How To Set Up Hip Thrust On Bench

Hip thrust is an exercise that targets your glutes, which is also known as your butt muscles. This exercise is a great way to strengthen your glutes and improve your overall lower body strength. To perform hip thrusts, you will need a bench or a stable surface to support your upper body. In this article, we will discuss how to set up hip thrust on a bench.

Step 1: Choose the Right Bench

Bench

The first step in setting up hip thrust on a bench is to choose the right bench. You want a bench that is sturdy and can support your bodyweight. A weight bench or a flat bench at the gym is a great option. If you are working out at home, you can use a sturdy chair or a coffee table as a substitute.

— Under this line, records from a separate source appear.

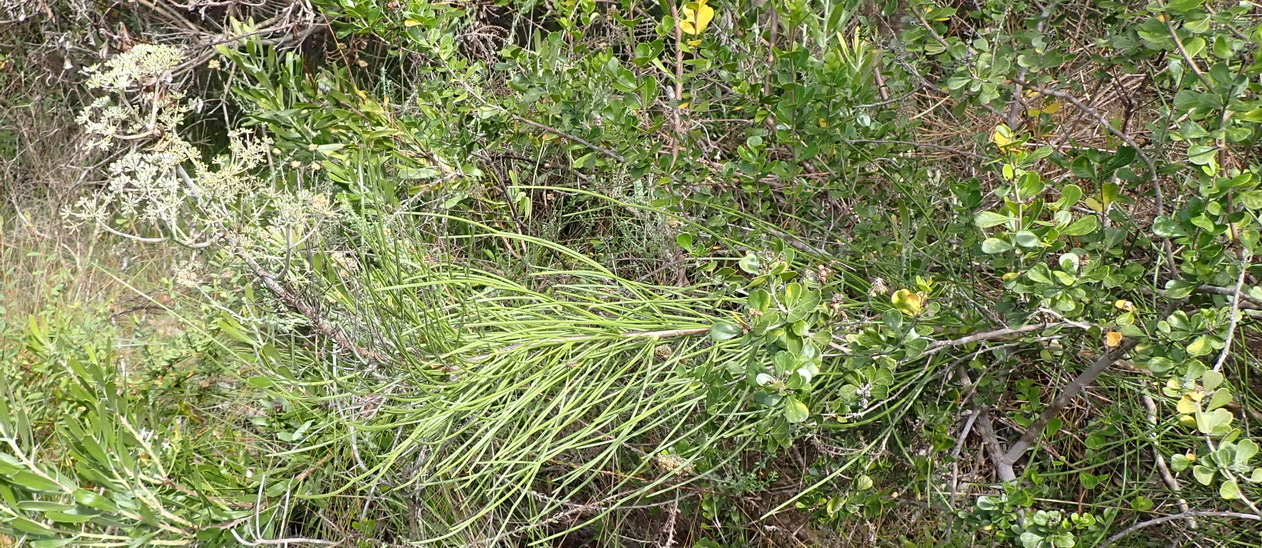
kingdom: Plantae
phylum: Tracheophyta
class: Magnoliopsida
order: Apiales
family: Apiaceae
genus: Anginon
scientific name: Anginon difforme
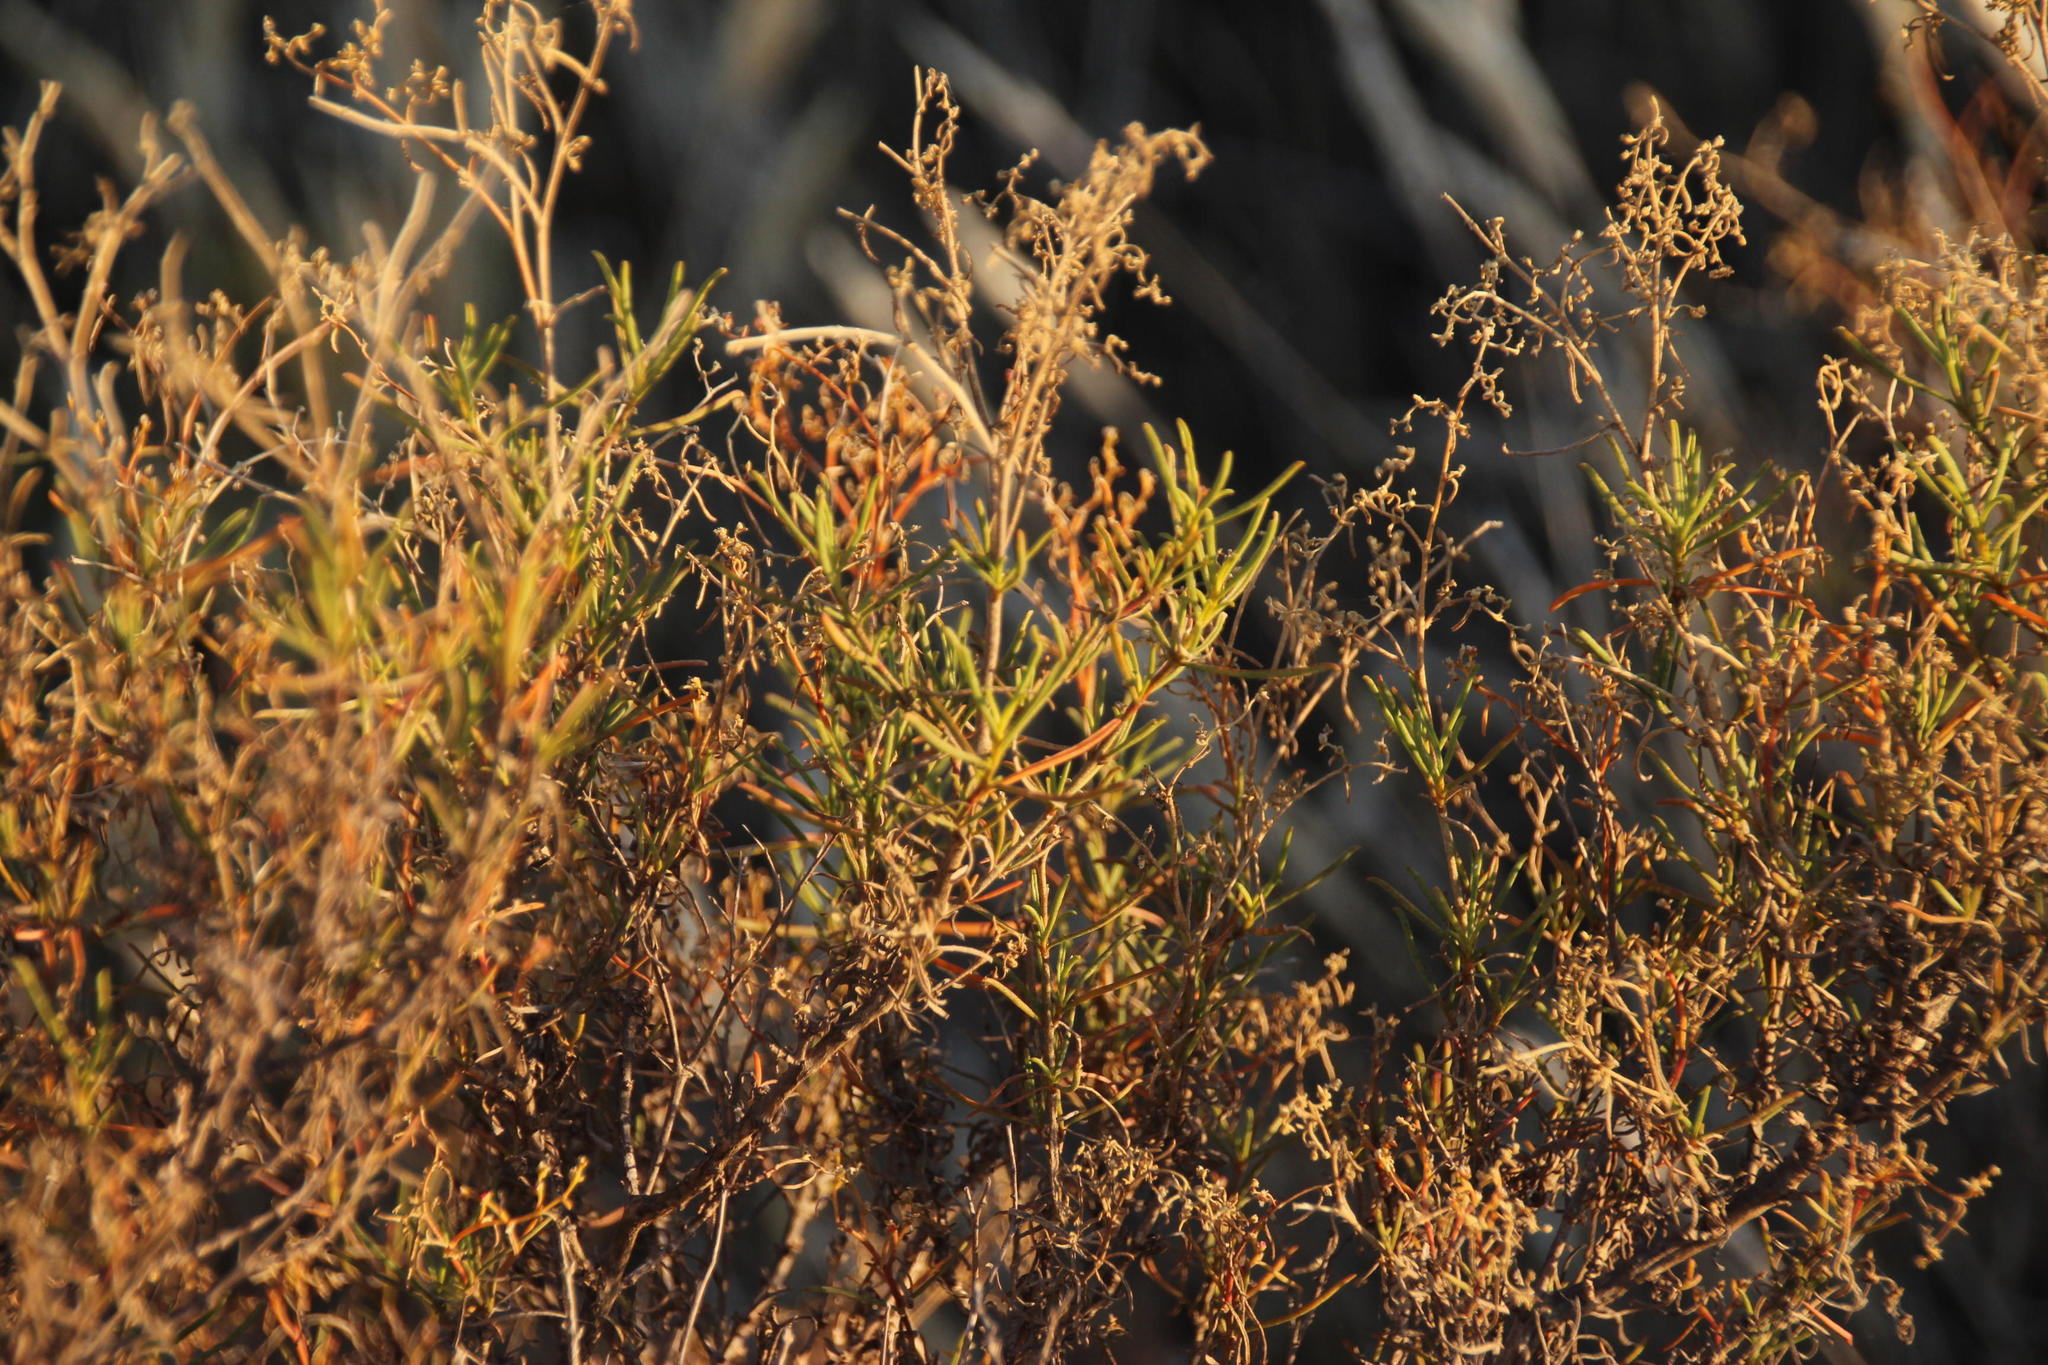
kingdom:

Step 2: Position Your Body

Body Position

Next, position your body on the bench. Sit on the bench with your back against the bench and your feet flat on the ground. Your knees should be bent at a 90-degree angle. Place a barbell or a weight on your lap for added resistance.

Step 3: Lift Your Hips

Lift Hips

Now, lift your hips off the ground until your body is in a straight line from your shoulders to your knees. Squeeze your glutes at the top of the movement and hold for a count of two.

Step 4: Lower Your Hips

Lower Hips

Lower your hips back down to the starting position. Do not let your hips touch the ground, and repeat the movement for the desired number of repetitions.

Step 5: Breathe Properly

Breathe

It is important to breathe properly during hip thrusts. Inhale as you lower your hips to the starting position and exhale as you lift your hips to the top of the movement.

Step 6: Adjust Your Feet Placement

Feet Placement

You can adjust your feet placement to target different areas of your glutes. Placing your feet closer together will target your inner thighs and placing your feet farther apart will target your outer glutes.

Step 7: Increase Resistance

Increase Resistance

If you want to increase the resistance of hip thrusts, you can place a weight plate or a resistance band over your hips. This will make the exercise more challenging and will help you build more strength in your glutes.

Step 8: Vary Your Repetitions

Repetitions

You can vary your repetitions to make the exercise more challenging. Aim for three sets of 10 to 12 repetitions per set. As you get stronger, you can increase the number of repetitions or add more weight.

Step 9: Incorporate Hip Thrusts into Your Workout

Workout

Hip thrusts can be incorporated into your lower body workout routine. You can perform hip thrusts after squats or lunges to target your glutes even more.

Step 10: Warm Up Properly

Warm Up

It is important to warm up properly before performing hip thrusts. You can warm up by performing some dynamic stretches such as leg swings or lunges.

Conclusion

Hip thrusts are a great exercise to target your glutes and improve your lower body strength. By following these steps, you can set up hip thrusts on a bench and perform the exercise correctly. Remember to warm up properly before performing hip thrusts and adjust the resistance and repetitions as needed.